4) Add courgettes, stir and add a pinch of salt and couple of grinds of black pepper.

5) Stir occasionally while pasta cooks but do not let courgettes brown, you are trying to draw some of the moisture out of the vegetables not brown them.

6) Drain pasta and add to the courgettes, stir, transfer to a plate or bowl and grate over some Parmigiano-Reggiano if you have some.


Shepherd’s Pie with cheese champ topping

When the nights close in and the leaves start falling from the trees my mind turns to hearty oven cooked favourites like shepherd’s pie.
Here’s a belting one from Gordon Ramsay’s new book Ultimate Home Cooking.
He says it’s his “all-time favourite family recipe” and it’s certainly tasty and very easy to make.
I “pimped” mine by adding a chopped red chilli at the same time as the garlic and it gave it some underlying heat.
It’s just as tasty a day later reheated and served with buttered carrots or, as in this case, some cavolo nero from the allotment dressed in Di Simone olive oil and chopped anchovies.


olive oil, for frying

1kg minced lamb

2 garlic cloves, peeled and finely chopped

1 red chilli, finely chopped

1 onion, peeled and diced

2 leeks, trimmed, halved lengthways andfinely sliced

1–2 tbsp Worcestershire sauce

1 tbsp tomato purée

100ml  red wine

250ml chicken stock

2 rosemary sprigs, leaves only, chopped

sea salt and freshly ground black pepper


750g-900g potatoes, eg Maris Piper, peeled and cut into chunks

50g butter

3 spring onions, trimmed and finely chopped

100g  Cheddar cheese, grated

50ml–100ml milk, optional

1) Preheat the oven to 180C. Place a large, wide frying pan or hob-proof casserole dish over a medium-high heat.

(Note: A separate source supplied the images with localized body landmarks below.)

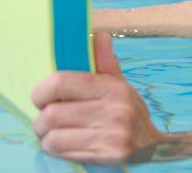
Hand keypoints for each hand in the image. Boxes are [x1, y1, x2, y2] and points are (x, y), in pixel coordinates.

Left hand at [32, 32, 162, 163]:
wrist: (151, 145)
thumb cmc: (128, 111)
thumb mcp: (120, 84)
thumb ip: (105, 62)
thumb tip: (99, 34)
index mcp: (114, 87)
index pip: (61, 83)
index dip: (41, 91)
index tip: (40, 97)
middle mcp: (114, 110)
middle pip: (51, 114)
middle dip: (40, 120)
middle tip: (44, 120)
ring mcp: (111, 135)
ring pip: (53, 137)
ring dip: (46, 137)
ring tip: (54, 134)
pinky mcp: (107, 156)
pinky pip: (63, 153)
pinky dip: (56, 150)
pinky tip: (65, 144)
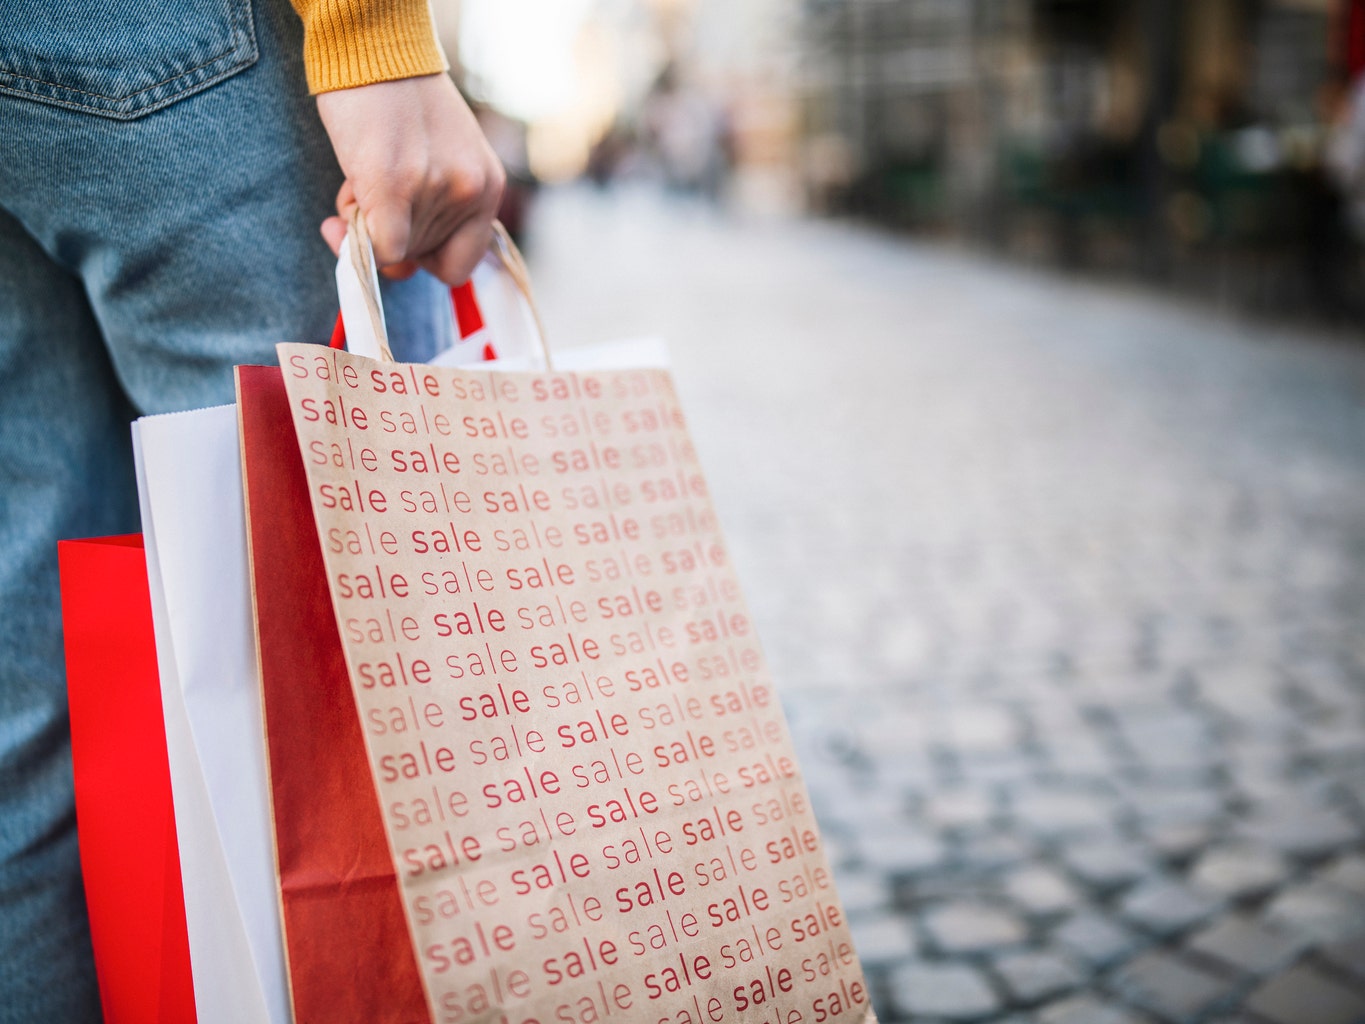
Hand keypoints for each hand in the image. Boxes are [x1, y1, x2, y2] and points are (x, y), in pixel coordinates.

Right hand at [316, 74, 504, 283]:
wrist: (372, 48)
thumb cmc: (399, 104)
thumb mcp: (444, 156)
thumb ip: (438, 206)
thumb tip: (398, 263)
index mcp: (488, 186)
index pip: (461, 263)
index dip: (424, 259)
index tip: (402, 237)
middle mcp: (469, 190)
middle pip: (421, 258)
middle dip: (390, 236)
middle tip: (371, 193)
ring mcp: (434, 189)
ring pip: (395, 251)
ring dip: (366, 224)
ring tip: (361, 178)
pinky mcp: (394, 185)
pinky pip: (380, 248)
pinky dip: (357, 243)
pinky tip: (341, 215)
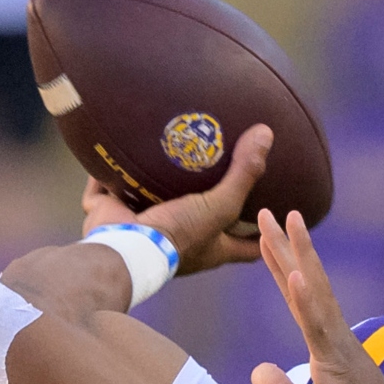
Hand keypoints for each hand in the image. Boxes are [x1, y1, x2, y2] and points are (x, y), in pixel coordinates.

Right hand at [79, 123, 273, 276]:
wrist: (124, 249)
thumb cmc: (178, 235)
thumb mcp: (219, 206)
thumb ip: (243, 174)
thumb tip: (267, 134)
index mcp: (209, 249)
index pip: (247, 247)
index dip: (264, 237)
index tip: (278, 223)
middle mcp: (179, 243)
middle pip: (202, 225)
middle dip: (210, 208)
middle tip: (223, 181)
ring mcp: (143, 230)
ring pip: (154, 206)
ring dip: (158, 188)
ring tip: (169, 160)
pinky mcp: (109, 215)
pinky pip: (105, 191)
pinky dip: (105, 176)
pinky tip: (111, 150)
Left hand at [250, 209, 383, 383]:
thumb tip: (258, 369)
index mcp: (327, 345)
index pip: (299, 299)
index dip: (283, 267)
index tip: (270, 239)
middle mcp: (335, 336)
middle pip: (305, 282)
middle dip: (286, 246)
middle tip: (270, 212)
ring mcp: (339, 344)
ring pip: (314, 291)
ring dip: (298, 254)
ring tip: (286, 220)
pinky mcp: (338, 360)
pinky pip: (318, 325)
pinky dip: (306, 298)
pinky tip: (293, 272)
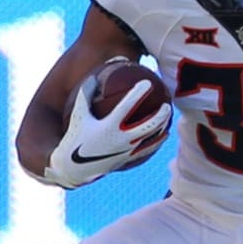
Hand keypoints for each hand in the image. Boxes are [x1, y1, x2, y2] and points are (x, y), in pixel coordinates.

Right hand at [41, 73, 171, 187]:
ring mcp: (127, 151)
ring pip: (152, 138)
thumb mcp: (78, 114)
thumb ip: (86, 93)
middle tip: (167, 104)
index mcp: (108, 126)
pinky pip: (148, 149)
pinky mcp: (128, 159)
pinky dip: (157, 141)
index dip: (138, 94)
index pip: (127, 106)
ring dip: (162, 126)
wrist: (74, 168)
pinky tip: (164, 134)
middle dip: (160, 115)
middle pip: (149, 125)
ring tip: (168, 116)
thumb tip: (93, 75)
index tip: (147, 83)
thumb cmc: (75, 136)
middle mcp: (121, 139)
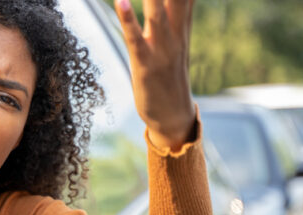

Add a dash of oil and fry the mince in batches, seasoning each lot, until well browned. Add the garlic for the last 2 minutes. Transfer to a plate.

2) Put a little more oil in the same pan and cook the onion and leeks over a medium heat for 5–7 minutes, until completely softened. Add Worcestershire sauce to taste, then stir in the tomato purée.

3) Return the mince to the pan and stir well. Pour in the wine, scraping up any bits from the bottom. Bubble for a couple of minutes to burn off the alcohol, then add the stock and bring to the boil. Reduce to a simmer, then add the rosemary and adjust the seasoning as necessary. Cook gently for 10–15 minutes, until the sauce has reduced slightly and the flavours are well combined. Set aside to cool.

4) Meanwhile, prepare the topping. Boil the potatoes until tender, then drain and mash until smooth. Mix in the butter and seasoning, then add the spring onions and three-quarters of the cheese and mix again. Taste and adjust the seasoning as necessary. If the mash is too dry add a splash of milk to loosen.

5) Put the lamb mixture into a 28cm x 22cm (11in x 81⁄2 in) baking dish and top with the mashed potato. Sprinkle with the remaining cheese and a little salt and pepper. Bake for 15–25 minutes or until the potato is golden brown and the meat is bubbling underneath, and serve.